I followed his eyes and tried to look where he was looking on the map. He had drawn a light blue line across it that I knew was our people’s route to get to the other side of the continent. It seemed he had drawn a path across the continent that he was sure would guarantee we wouldn’t run into the sun tribe, and just to make sure we didn’t he had drawn a yellow line on the page that I guessed represented the Sun tribe and their path across the continent. His Sun tribe line had stopped short in the middle of the map, as if they were going to quit migrating in the middle of the continent.

“So the Sun tribe’s gonna disappear into thin air in the middle of their exodus?” I asked him.

My father laughed. “I’m just trying to figure out their next move. After they make it to the Plains, I’m not sure where they’re going to go, so I’m thinking about where they most likely will go, if there going to stay down south a while longer plant fresh flowers again, then they might take the longer to leave and we might bump into them, but if they're going to stop at the canyon to speak with the Big Horned sheep, they might cross our path at The Plains later on.”

Yes the Sun tribe can talk and understand animals, trees and the like. Always thought that was dopey personally, but that’s what they’re most known for in the Moon tribe, besides supplying us with most of the food we eat and being crazed people with hardly any morals.

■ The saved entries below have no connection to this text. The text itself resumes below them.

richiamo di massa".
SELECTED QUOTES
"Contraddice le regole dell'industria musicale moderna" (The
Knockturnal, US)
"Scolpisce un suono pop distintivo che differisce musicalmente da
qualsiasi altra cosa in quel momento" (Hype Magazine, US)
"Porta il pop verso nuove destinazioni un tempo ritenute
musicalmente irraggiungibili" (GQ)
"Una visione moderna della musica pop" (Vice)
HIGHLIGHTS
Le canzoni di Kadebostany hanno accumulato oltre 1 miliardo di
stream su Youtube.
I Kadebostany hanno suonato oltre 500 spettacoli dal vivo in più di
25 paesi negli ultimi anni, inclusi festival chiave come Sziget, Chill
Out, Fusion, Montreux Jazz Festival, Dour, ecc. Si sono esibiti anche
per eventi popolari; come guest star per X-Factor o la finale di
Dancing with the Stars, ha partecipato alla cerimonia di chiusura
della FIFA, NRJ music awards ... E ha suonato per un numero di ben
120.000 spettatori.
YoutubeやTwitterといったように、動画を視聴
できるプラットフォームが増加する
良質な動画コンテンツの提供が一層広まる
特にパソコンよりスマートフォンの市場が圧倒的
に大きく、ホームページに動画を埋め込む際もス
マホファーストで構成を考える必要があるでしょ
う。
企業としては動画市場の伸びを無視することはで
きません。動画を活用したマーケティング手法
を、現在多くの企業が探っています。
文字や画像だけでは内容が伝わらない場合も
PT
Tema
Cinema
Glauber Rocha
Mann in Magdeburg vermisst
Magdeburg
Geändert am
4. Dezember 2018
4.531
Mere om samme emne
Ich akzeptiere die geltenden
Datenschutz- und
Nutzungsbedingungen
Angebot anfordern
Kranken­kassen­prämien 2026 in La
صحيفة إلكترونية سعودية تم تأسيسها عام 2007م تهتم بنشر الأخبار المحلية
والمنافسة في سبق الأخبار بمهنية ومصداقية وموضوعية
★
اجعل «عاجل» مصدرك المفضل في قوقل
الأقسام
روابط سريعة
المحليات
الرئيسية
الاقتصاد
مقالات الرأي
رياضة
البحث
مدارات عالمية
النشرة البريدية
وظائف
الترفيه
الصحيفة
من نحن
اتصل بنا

“Why can’t we just ask the Sun tribe what route they're going to take? Then we’ll know how not to bump into them.”

“Because the Sun tribe is our enemy, son. If we’re trying to avoid them while migrating why would we bring one of them in here to talk with us now? They could see the path we’re taking and ambush us.” dad answered.

I sighed.

“That's just the way it is son. Just the way it is.”

All I could do is sit there and think, when I’m king, that won’t be the way it is. When I’m king, things we’ll be different. Very different.

That’s when we heard a knock on the door.